This Pharmacist Gives Monkeypox Vaccines at Gay Bars

Clint Hopkins and his husband, Joel Hockman, own Pucci’s Pharmacy in Sacramento, but you might not always find them there. The monkeypox epidemic began in America, and the couple, along with their team of healthcare professionals, are equally likely to be found at bars, private parties, or local LGBTQ centers.

“We’re in a bit of a unique situation, because we’re LGBT and part of the community that is at highest risk,” says Hockman, COO of Pucci’s. “We’re aware of social events that are going on through our social network, so we reached out and said, ‘Hey, we know you’re going to get together—let us come and vaccinate everybody while they’re there.”

Jynneos is a vaccine that prevents monkeypox. It can be used to protect against infection. After people had been exposed to the virus at large events, this latest outbreak spread rapidly among LGBTQ people across America and other countries. But vaccines don’t always reach this high-risk group because of stigma. People are concerned that they will be identified as LGBTQ. Others prefer to keep their sexual orientation private with friends and family. This could occur if someone is seen in line at a clinic or at testing sites to get a monkeypox vaccination. Hopkins and his colleagues are working to remove these obstacles. The Sacramento Public Health Department provided them with doses. They began to offer monkeypox vaccinations at their local pharmacy. “We gave doses to people who otherwise might not have come in for vaccination,” says Hopkins.

That’s where Rick Russell got his first dose in July. “It was pretty awesome and pretty amazing,” says Russell, a retired Navy firefighter and recruiter, who is now an analyst with the California Military Department. “They gave 75 vaccinations to individuals who otherwise had no other way or means of idea about how to get vaccinated. What they are doing for the community here in Sacramento—there’s nobody else who has ever done anything like that.”

Their pop-up monkeypox vaccination clinics have been heard all over Nevada. People are now making two hours to Sacramento to be vaccinated. “Nobody has looked out for the community like they have, and they’re doing it just because they’re a part of our community,” Russell says.

Learn More: Monkeypox: What it Really Feels Like

Pucci’s Pharmacy has a legacy of serving the underserved in its community. Hopkins and Hockman acquired the business from Tom Nelson. Tom Nelson had been one of only a few pharmacists in the region who filled prescriptions to new anti-HIV medicines during the AIDS outbreak in the 1980s. This was a crucial time in HIV history and has since become incredibly important in providing lifesaving treatment for those living with HIV. Hopkins and Hockman offer HIV testing in the pharmacy. They also prescribe PrEP to protect HIV-positive people.

Hopkins reached out the county’s health department to offer his assistance in mass vaccination campaigns after COVID-19 struck. When the first cases of monkeypox started to emerge, Hopkins was contacted by the county to assist with administering the vaccines. “We said, ‘Absolutely, this is our community,’” says Hopkins. “Not only is it our local community in Sacramento that we’re helping, but as LGBT owners, it’s our broader community that the virus was affecting the most. It was very important for us to get out ahead of it.”
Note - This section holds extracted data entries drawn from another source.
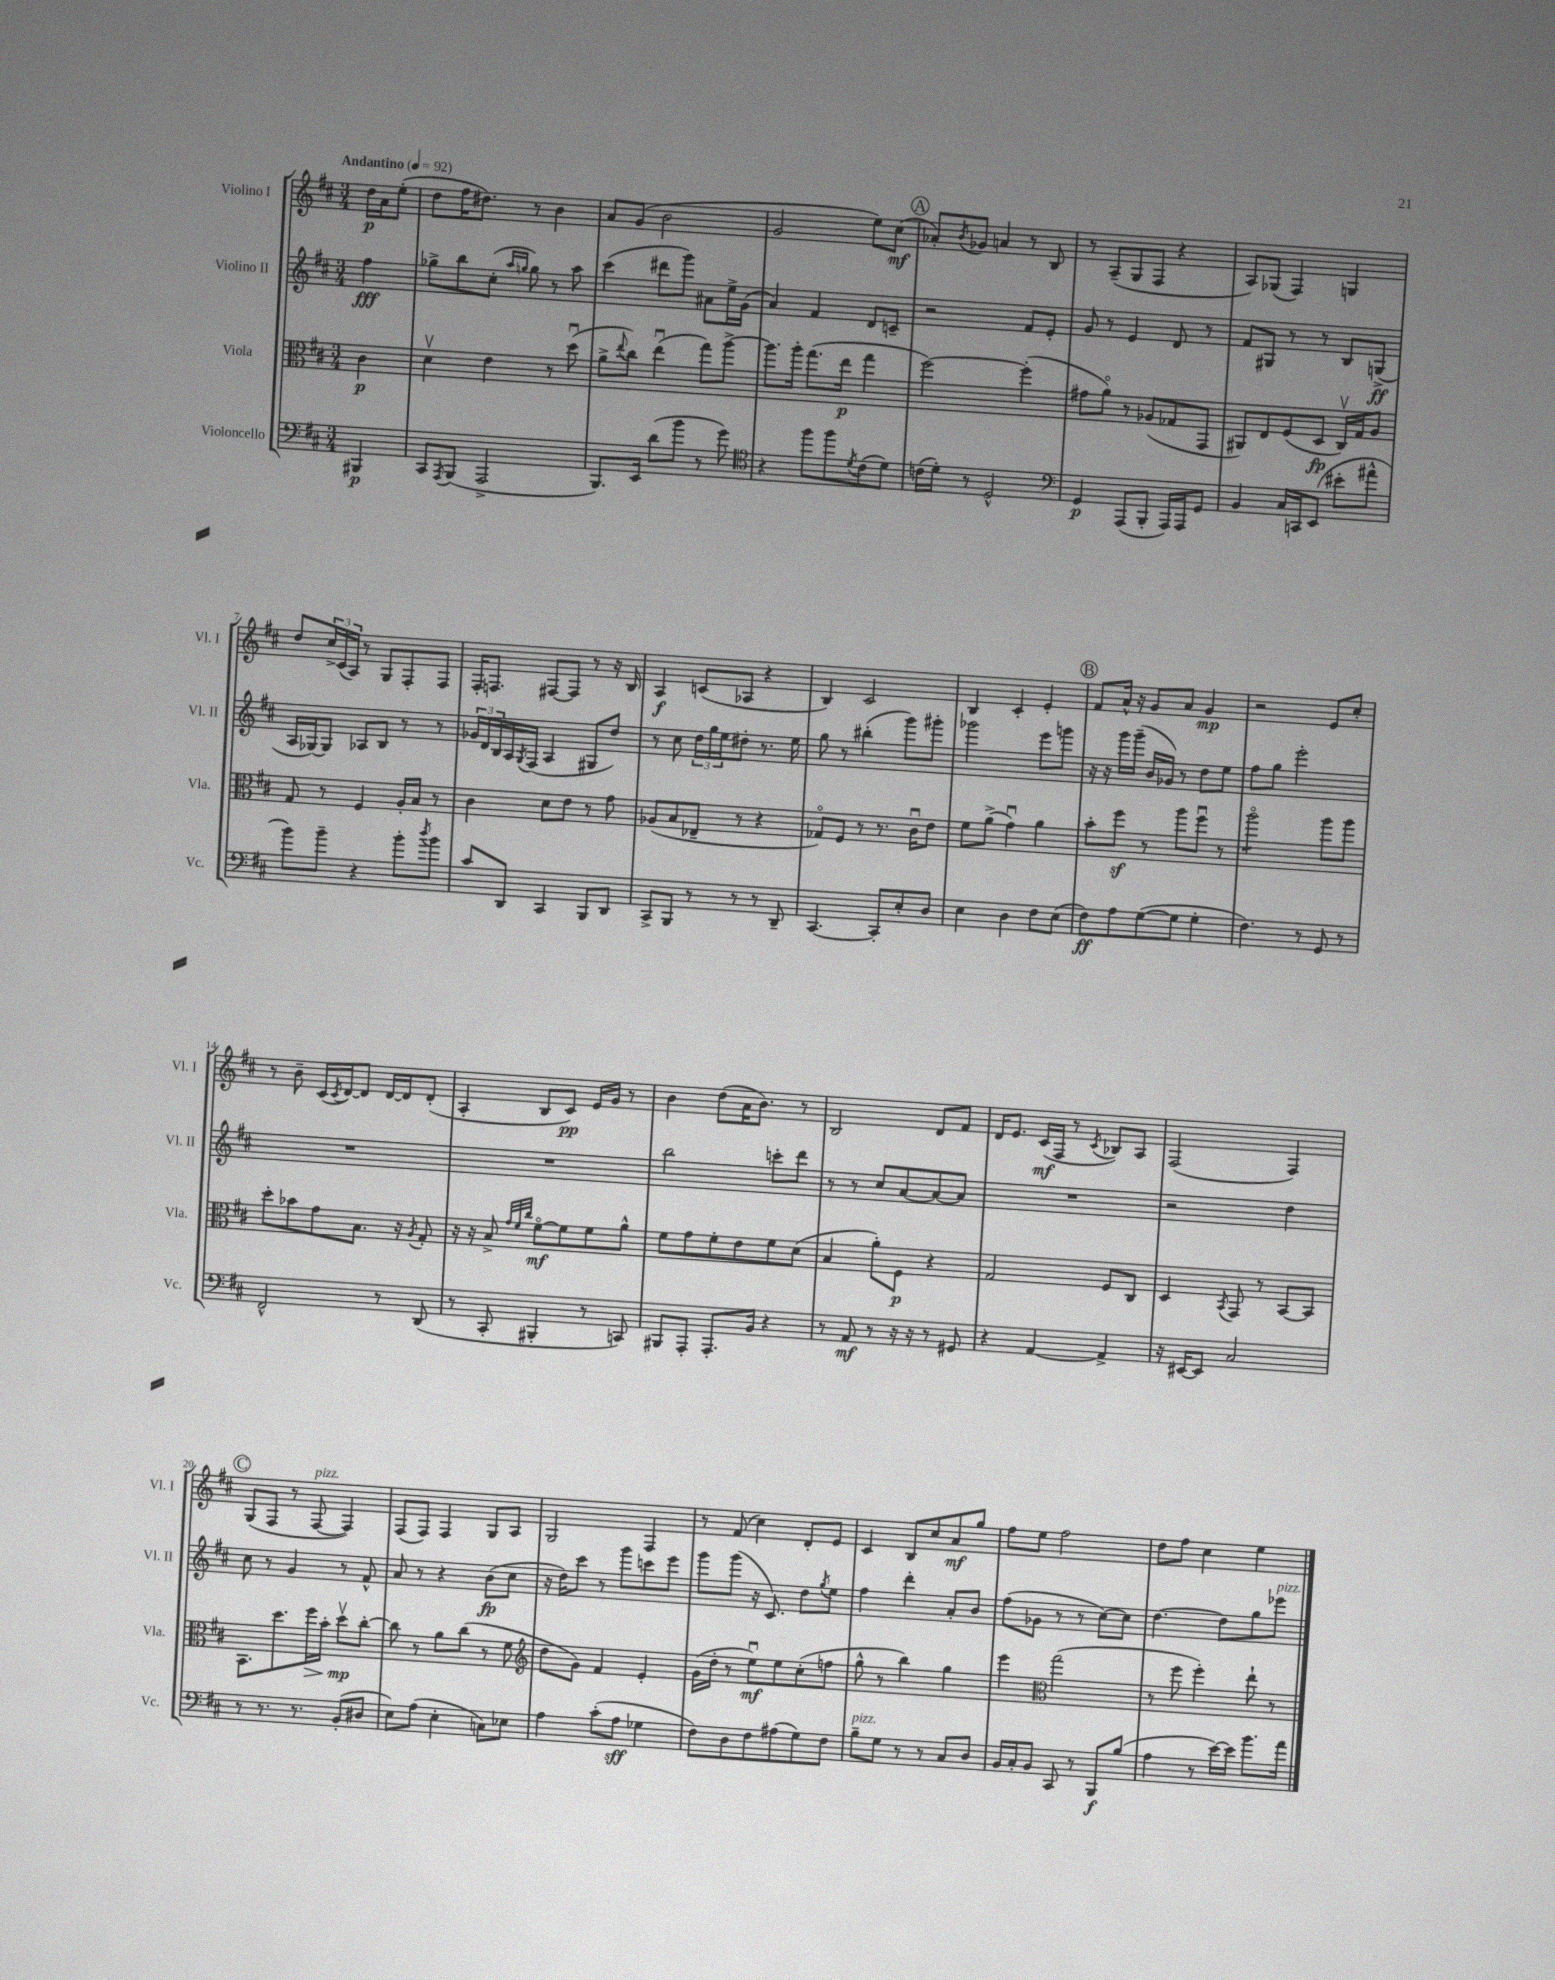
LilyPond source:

<<
\new StaffGroup <<
\new Staff = "s0" \with { instrumentName = "Violino I" shortInstrumentName = "Vl. I" } {
    \clef treble \key d \major \numericTimeSignature \time 3/4 \partial 4 \tempo "Andantino" 4 = 92
    d''16\p a'16 e''8-.( |
    d''8 fis''16 dis''8.) r8 b'4 |
    a'8 g'8( b'2 |
    g'2 e''8) cis''8\mf( |
    \mark \markup { \circle "A" } aes'8-.) \acciaccatura { b'8 } ges'8 a'4 r8 b8 |
    r8 a8--( g8 fis8 r4 |
    a8) ges8( fis4) g4 |
    d''8 \tuplet 3/2 { cis''16-> cis'16( a16) } r8 g8 fis8-. fis8 |
    fis16-. f8. fis8~ fis8 r8 r16 b16 |
    a4\f c'8( aes8 r4 |
    b4) cis'2 |
    b4 cis'4-. e'4-. |
    \mark \markup { \circle "B" } fis'8 a'16-^ r16 g'8 a'8 g'4\mp |
    r2 e'8 cis''8-. |
    r8 b'8-- cis'16( \acciaccatura { cis'8 } d'16~) d'8 d'16~ d'16 d'8-.( |
    a4-. b8 cis'8\pp) e'16 g'16 r8 |
    b'4 d''8( a'16 b'8.) r8 |
    b2 d'8 fis'8 |
    d'16 e'8. cis'16\mf( fis16 r8 \acciaccatura { cis'8 } bes8) a8 |
    fis2( fis4) |
    \mark \markup { \circle "C" } g8( fis8 r8 fis8~^\markup { \italic "pizz." } fis4) |
    fis8( fis8) fis4 g8 a8 |
    g2 fis4 |
    r8 fis'8( cis''4) d'8-. e'8 |
    cis'4 b8 cis''8 a'8\mf g''8 |
    fis''8 e''8 fis''2 |
    d''8 fis''8 cis''4 e''4 \bar "|." |
}
\new Staff = "s1" \with { instrumentName = "Violino II" shortInstrumentName = "Vl. II" } {
    \clef treble \key d \major \numericTimeSignature \time 3/4 \partial 4
    fis''4\fff |
    ges''8-> b''8 cis''8-.( \grace { a''16 g''16 } g''8) r8 a''8 |
    cis'''4( dis'''8 g'''8) ais'8 e''16-> g'16( |
    a'4) fis'4 d'8 c'8-- |
    \mark \markup { \circle "A" } r2 fis'8 e'8-. |
    g'8 r8 e'4 d'8 r8 |
    fis'8 gis8 r8 r8 b8 g8->\ff( |
    a16 ges16~) ges8 aes8 b8 r8 r8 |
    \tuplet 3/2 { ges'16 d'16 b16 } a16 \acciaccatura { g8 } fis16( a4 gis8 d''8) |
    r8 cis''8 \tuplet 3/2 { d''16 g''16 e''16 } dis''8-. r8. e''16 |
    g''8 r8 bis''4-.( g'''8) gis'''8-. |
    ges'''2 e'''8 g'''8 |
    \mark \markup { \circle "B" } r16 r16 g'''16 g'''16--( b'16 ges'16) r8 d''8 e''8 |
    fis''8 g''8 e'''2-. |
    R2. |
    R2. |
    b''2 c'''8-. d'''8 |
    r8 r8 cis''8 a'8~ a'8~ a'8 |
    R2. |
    r2 d''4 |
    \mark \markup { \circle "C" } cis''8 r8 g'4 r8 fis'8-^ |
    a'8 r8 r4 b'8\fp( cis''8 |
    r16 d''16) cis'''8 r8 g'''8 c'''8 e'''8 |
    g'''8 g'''8( r16 cis'8.) d''8 \acciaccatura { g''8 } e''8 |
    fis''4 d'''4-. a'8-. b'8 |
    fis''8( ges'8 r8 r8 cis''8~) cis''8 |
    d''4.~ d''8 g''8 ees'''8^\markup { \italic "pizz." } \bar "|." |
}
\new Staff = "s2" \with { instrumentName = "Viola" shortInstrumentName = "Vla." } {
    \clef alto \key d \major \numericTimeSignature \time 3/4 \partial 4
    cis'4\p |
    d'4\upbow e'4 r8 d''8\downbow( |
    a'8-> \appoggiatura { e''8 } cis''8) e''4\downbow( g''8) a''8~-> |
    a''8. a''16-. g''8.( e''16\p g''4 |
    \mark \markup { \circle "A" } fis''2~) fis''4-.( |
    gis'8 a'8\flageolet) r8 aes8( ges8 g,8 |
    ais,8) e8 fis8( d8\fp cis16\upbow) g16 a8 |
    g8 r8 fis4 a16-. b16 r8 |
    cis'4 d'8 e'8 r8 g'8 |
    aes8( b8 ees8-- r8 r4 |
    ges8\flageolet) fis8 r8 r8. cis'16\downbow e'8 |
    fis'8 a'8->( g'4\downbow) a'4 |
    \mark \markup { \circle "B" } b'8-. fis''8\sf r8 a''8 fis''8\downbow r8 |
    a''2:8\flageolet a''8 a''8 |
    d''8-. bes'8 g'8 b8. r16 \acciaccatura { a8 } g8-. |
    r16 r16 b8-> \grace { g'32 fis'32 cis''32 } fis'8~\flageolet\mf fis'8 fis'8 a'8-^ |
    fis'8 g'8 fis'8-. e'8 fis'8 d'8( |
    b4 a'8-.) fis8\p r4 |
    g2 fis8 cis8 |
    d4 \acciaccatura { b,8 } g,8 r8 b,8~ b,8 |
    \mark \markup { \circle "C" } b,8. d''8. fis''16\> b'16-. d''8\upbow\mp\! cis''8~-. |
    cis''8 r8 a'8 cis''8( r8 fis'8 |
    \clef treble d''8 g'8) fis'4 e'4-. |
    g'16( d''16-. r8 e''8\downbow\mf) e''8 cis''8-.( f''8 |
    g''8-^ r8 b''4) g''4 |
    e'''4 \clef alto g''2( |
    r8 fis''8 fis''4-.) e''8-! r8 \bar "|." |
}
\new Staff = "s3" \with { instrumentName = "Violoncello" shortInstrumentName = "Vc." } {
    \clef bass \key d \major \numericTimeSignature \time 3/4 \partial 4
    bis,,4\p |
    cis,8 \acciaccatura { a,,8 } b,,8( a,,2-> |
    b,,8.) e,16 d'8( b'8 r8 g'8) |
    \clef tenor r4 fis''8 fis''8 \acciaccatura { d'8 } cis'8( d'8) |
    \mark \markup { \circle "A" } c'16( d'16-.) r8 d2-^ |
    \clef bass g,4\p a,,8( b,,8-. a,,16) a,,16 g,8 |
    b,4 cis16 c,16 e,8( eis'8-. ais'8-^ |
    b'8) b'8-- r4 b'8-. \acciaccatura { d''8 } b'8 |
    cis'8 d,8 cis,4 b,,8 d,8 |
    cis,8-> b,,8 r8 r8 r8 d,8-- |
    cis,4.~ cis,8-. e8-. d8 |
    e4 d4 fis8 e8( |
    \mark \markup { \circle "B" } fis8\ff) a8 g8~( g8 g4-. |
    fis4.) r8 g,8 r8 |
    fis,2-^ r8 d,8( |
    r8 cis,8-. bis,,4-. r8 c,8) |
    bis,,8 a,,8-. a,,8.-. b,16 r4 |
    r8 a,8\mf r8 r16 r16 r8 gis,8 |
    r4 a,4~ a,4-> |
    r16 eis,16~ eis,8 cis2 |
    \mark \markup { \circle "C" } r8 r8. r8. b,8-.( dis8 |
    e8) a8( e4-. c8) ees8 |
    a4 cis'8-.( a8\sff ges4 |
    fis8) d8 fis8 ais8( g8) fis8 |
    b8--^\markup { \italic "pizz." } g8 r8 r8 cis8 d8 |
    b,16 cis16-. b,8 cis,8 r8 b,,8\f b8( |
    a4 r8 e'16~) e'16 b'8. a'16 \bar "|." |
}
>>
>>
The duo’s nomadic vaccination clinics have grown so popular that they consume their days, nights, and weekends. At a recent clinic at the Sacramento LGBTQ Center on one Saturday in August, Hopkins’ team vaccinated 309 people. His team has already administered over half the doses of monkeypox vaccine to Sacramento County.

Hopkins and Hockman received reimbursements for COVID-19 therapies and vaccines, but that financial support is not available for monkeypox, they claim. The monkeypox vaccine isn’t covered by the government, and requires only two doses. This is in contrast to COVID-19 shot. Hopkins states that the $19 cost per shot is covered by the few insurance companies that cover them. This does not include the costs of administering the vaccine and staff. “That’s less than half the amount that was paid for COVID-19 vaccines, and there is no fund for uninsured patients.” He also points out that because of the stigma surrounding monkeypox, some people don’t want to provide their health insurance information because they don’t want their employer, family, or significant other to find out they got the monkeypox vaccine. In some instances, the vaccines are provided free of charge. “We need a fund to pay for those patients to be vaccinated in order to protect them,” he says. Hopkins states that Hopkins has still not received reimbursement for monkeypox vaccines which he had administered.

For now, “we’re doing this for charity,” says Hopkins. “But in a lot of other communities, they don’t have a pharmacy like ours that’s owned by LGBT owners who are concerned about taking care of their community.”

Hopkins’ and Hockman are serving as examples, however, for other communities and even the federal government. In August, Dr. Rochelle Walensky from the U.S. Centers for Disease Control and Prevention said that they were planning to give monkeypox vaccines to at-risk groups at upcoming pride events.